Weekly Update: What do Austria, Belgium, France, Germany and the Netherlands have in common?July 10th, 2012 by Raymond James
What Do They Do Now?
By Benjamin Streed
July 10, 2012
What do Austria, Belgium, France, Germany and the Netherlands have in common? Each country had one of its sovereign yields fall to a record low last week as investors demanded more compensation than what Germany, which is considered a safe-haven, provides. Why would investors shun German yields if it is considered so safe? Germany’s two-year yield fell below zero percent on Friday, going as low as negative 0.008%, that’s why. This was the first time the yield has sunk into negative territory since June 1st and comes in direct contrast to all the monetary easing and bailout measures implemented in the Eurozone in the last month. Germany’s peer countries of Austria, Belgium, France and the Netherlands saw their two-year yields touch 0.12%, 0.43%, 0.166% and 0.071% respectively. On the flipside, further exacerbating the concerns in Europe, Spanish 10-yr yields continued their climb upwards towards the dreaded 7.00% mark, which was the level at which several countries previously buckled to bailout pressures.
Bloomberg had an interesting story late last week regarding the few remaining options in the European Central Banks’s (ECB) fight against the region’s ongoing crises. The ECB’s recent foray into the land of zero interest rates is apparently fueling some speculation that the central bank will possibly follow in the footsteps of the U.S. Federal Reserve and the Bank of England into large-scale asset purchase programs known as Quantitative Easing (QE). The idea behind such a move would be to manipulate the longer-end of the yield curve downward in hopes of spurring economic activity. In a press conference Thursday, ECB President Mario Draghi stated that the action on short-term rates will likely only have a “muted economic impact”. Unlike the Fed and Bank of England, the ECB has yet to engage in a formal QE program. Although it did purchase government bonds earlier this year the process was “sterilized” to avoid fueling any unintended inflationary pressures. As a refresher, a sterilized bond purchase would help the central bank against the effects of the foreign exchange market.

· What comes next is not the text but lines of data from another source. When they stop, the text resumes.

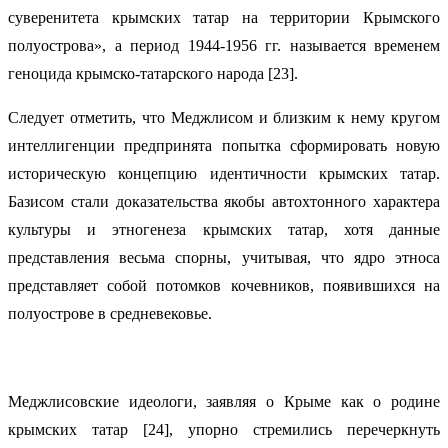
суверенитета крымских татар на территории Крымского
полуострова», а период 1944-1956 гг. называется временем
геноцида крымско-татарского народа [23].
Следует отметить, что Меджлисом и близким к нему кругом
интеллигенции предпринята попытка сформировать новую
историческую концепцию идентичности крымских татар.
Базисом стали доказательства якобы автохтонного характера
культуры и этногенеза крымских татар, хотя данные
представления весьма спорны, учитывая, что ядро этноса
представляет собой потомков кочевников, появившихся на
полуострове в средневековье.
Меджлисовские идеологи, заявляя о Крыме как о родине
крымских татар [24], упорно стремились перечеркнуть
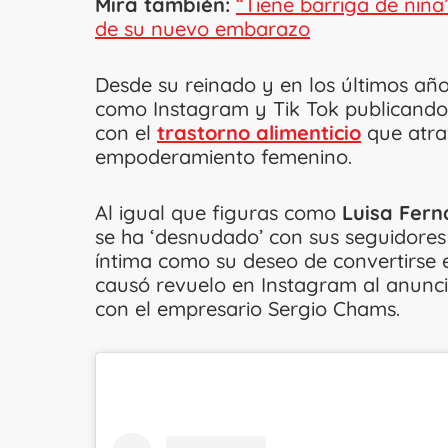
Mira también:
“Tiene barriga de niña
de su nuevo embarazo
Desde su reinado y en los últimos año
como Instagram y Tik Tok publicando 
con el
trastorno alimenticio
que atra
empoderamiento femenino.
Al igual que figuras como
Luisa Fer
se ha ‘desnudado’ con sus seguidores 
íntima como su deseo de convertirse e
causó revuelo en Instagram al anunci
con el empresario Sergio Chams.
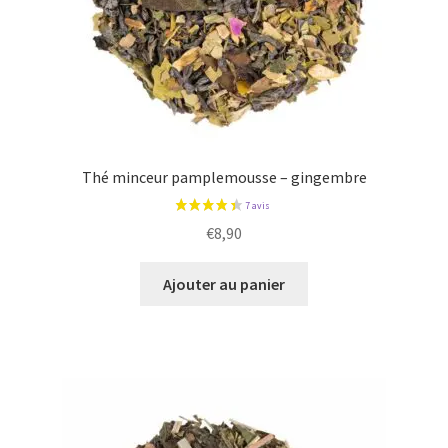
Thé minceur pamplemousse – gingembre
€
8,90
Ajouter au panier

Here is the U.S., last weeks’ nonfarm payrolls number was disappointing while the unemployment rate held steady at 8.2%. Although the nonfarm payrolls number was revised upwards from +69k to +77k, this month’s change arrived at a meager +84k on expectations of +106k. As a reminder, although this number looks positive since the U.S. is creating jobs, estimates shows that the country needs to generate roughly 121k jobs per month to breakeven with the changes in population growth, changes in the workforce and immigration. One bright spot in the report was the revised change in private payrolls which showed a +105k as opposed to the +84k announced last month. On the news Treasury yields fell sharply at 8:30am as noted in the chart above. For the week, Treasury yields pushed considerably lower with the 5-yr note off 7.5bp to yield 0.643% while the 10-yr and 30-yr securities were down 9.5bp apiece to yield 1.549% and 2.662% respectively.